#### [Task requirements]
Rewrite the text lines from all of the material, replacing every "odmiany" with "gatunki" and leaving everything else unchanged. Omit the pictures from your answer.

[Text extracted from each page]
+-------+
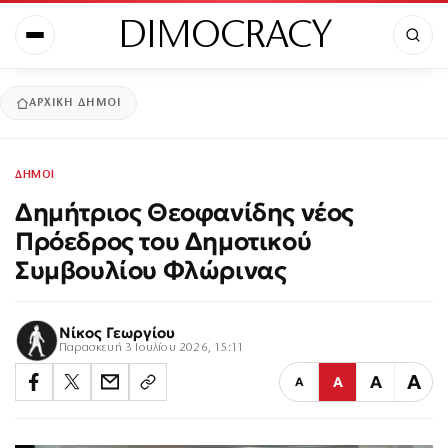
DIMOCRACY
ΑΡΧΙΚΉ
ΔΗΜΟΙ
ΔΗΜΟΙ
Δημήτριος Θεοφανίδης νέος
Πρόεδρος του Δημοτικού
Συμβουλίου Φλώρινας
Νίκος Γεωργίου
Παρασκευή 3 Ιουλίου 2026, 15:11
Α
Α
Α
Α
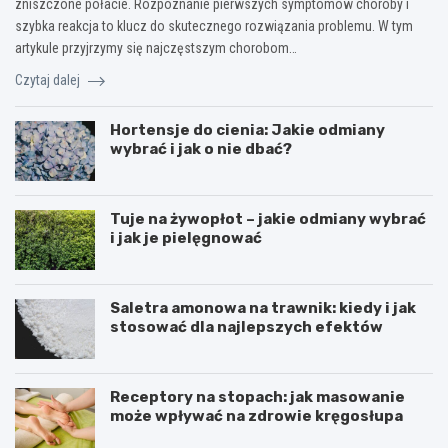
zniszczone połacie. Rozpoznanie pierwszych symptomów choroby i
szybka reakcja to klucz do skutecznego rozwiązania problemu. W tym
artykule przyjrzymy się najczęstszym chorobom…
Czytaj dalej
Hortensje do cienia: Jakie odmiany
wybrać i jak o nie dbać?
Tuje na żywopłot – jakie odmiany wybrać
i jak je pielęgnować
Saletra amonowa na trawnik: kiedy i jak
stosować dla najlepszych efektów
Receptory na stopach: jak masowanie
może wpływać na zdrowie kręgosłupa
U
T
+-------+
#### [The completed task]
DIMOCRACY
ΑΡΧΙΚΉ
ΔΗΜΟΙ
ΔΗΜΟΙ
Δημήτριος Θεοφανίδης νέος
Πρόεδρος του Δημοτικού
Συμβουλίου Φλώρινας
Νίκος Γεωργίου
Παρασκευή 3 Ιουλίου 2026, 15:11
Α
Α
Α
Α
zniszczone połacie. Rozpoznanie pierwszych symptomów choroby i
szybka reakcja to klucz do skutecznego rozwiązania problemu. W tym
artykule przyjrzymy się najczęstszym chorobom…
Czytaj dalej
Hortensje do cienia: Jakie gatunki
wybrać i jak o nie dbać?
Tuje na żywopłot – jakie gatunki wybrać
i jak je pielęgnować
Saletra amonowa na trawnik: kiedy i jak
stosować dla najlepszych efektów
Receptory na stopach: jak masowanie
może wpływać na zdrowie kręgosłupa
U
T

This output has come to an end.